Bloque de texto
<<<<

También fue Kierkegaard quien nos enseño que la conciencia es asunto del individuo, es una conciencia subjetiva de cada hombre particular y por eso Kierkegaard nos recuerda de Sócrates. Arendt, igual identifica en Sócrates como el mejor ejemplo de hombre con conciencia particular.
Recuerdo que el trabajo de Sócrates fue lograr vivir bien consigo mismo, es decir en relación con su conciencia. Por eso la enseñanza de Sócrates, luego de Kierkegaard, entre otros y también de Hannah Arendt fue de hacer aquello que uno es, es decir de lograr estar en relación de fidelidad con uno mismo. La idea de Arendt partía de la idea que durante una crisis, una persona que de verdad piensa, no esperará reglas o leyes, sino que dirá: “debo ser fiel a mí misma”. Es decir nuestra forma de vivir y actuar no puede estar en relación con normas o leyes que nos imponen cómo debemos actuar. Uno actúa de verdad cuando el actuar está en relación con la conciencia que se refleja en nuestro diálogo interno. Es decir, no se puede hacer aquello que la conciencia no puede soportar. Y Arendt lo expresa de la siguiente manera: “La moral concierne al individuo en su singularidad. El criterio para lo bueno y malo, la respuesta a la pregunta ¿qué debo hacer? depende a fin de cuentas no de los hábitos y de las costumbres que comparto con quienes me rodean, ni de un orden de origen divino o humano, sino de lo que yo decido en relación conmigo mismo. En otras palabras, no puedo hacer ciertas cosas, porque haciéndolas ya no podré vivir conmigo”.

>>>>

Material de estudio
<<<<

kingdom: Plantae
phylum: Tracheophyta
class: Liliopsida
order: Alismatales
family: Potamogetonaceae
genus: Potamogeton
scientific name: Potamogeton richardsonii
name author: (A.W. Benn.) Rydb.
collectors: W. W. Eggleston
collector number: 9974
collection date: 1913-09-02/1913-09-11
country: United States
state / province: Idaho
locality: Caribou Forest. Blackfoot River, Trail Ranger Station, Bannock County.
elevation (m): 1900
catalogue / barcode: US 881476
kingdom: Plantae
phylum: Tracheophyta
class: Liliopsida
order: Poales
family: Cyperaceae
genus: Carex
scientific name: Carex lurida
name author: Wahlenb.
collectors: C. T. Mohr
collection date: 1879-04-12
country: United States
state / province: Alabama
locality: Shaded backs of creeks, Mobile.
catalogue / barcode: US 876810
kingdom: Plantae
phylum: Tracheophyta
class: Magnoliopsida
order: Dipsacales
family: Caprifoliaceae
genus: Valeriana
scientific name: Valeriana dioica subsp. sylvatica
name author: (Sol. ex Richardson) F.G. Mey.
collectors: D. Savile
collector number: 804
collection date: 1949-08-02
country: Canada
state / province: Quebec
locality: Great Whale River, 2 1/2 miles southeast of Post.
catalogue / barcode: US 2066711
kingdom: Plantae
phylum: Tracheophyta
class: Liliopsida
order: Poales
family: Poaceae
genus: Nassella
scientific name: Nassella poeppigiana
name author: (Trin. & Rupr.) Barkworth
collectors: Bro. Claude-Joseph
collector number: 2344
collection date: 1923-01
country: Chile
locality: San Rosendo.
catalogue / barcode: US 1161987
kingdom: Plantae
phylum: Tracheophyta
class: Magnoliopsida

>>>>

Tareas pendientes
1 - Extrae del texto sobre la conciencia todo el fragmento que va desde "También fue Kierkegaard" hasta "con conciencia particular.", ambos incluidos.
2 - Responde las siguientes preguntas con datos del texto sobre la conciencia.
(a) ¿A quién identifica Arendt como el mejor ejemplo de hombre con conciencia particular?
(b) ¿En qué consistió el trabajo de Sócrates?
(c) Según la cita de Arendt, ¿a quién concierne la moral?

Soluciones
1 -
También fue Kierkegaard quien nos enseño que la conciencia es asunto del individuo, es una conciencia subjetiva de cada hombre particular y por eso Kierkegaard nos recuerda de Sócrates. Arendt, igual identifica en Sócrates como el mejor ejemplo de hombre con conciencia particular.

2 -
(a) A Sócrates.
(b) En lograr vivir bien consigo mismo, es decir, en relación con su conciencia.
(c) Al individuo en su singularidad.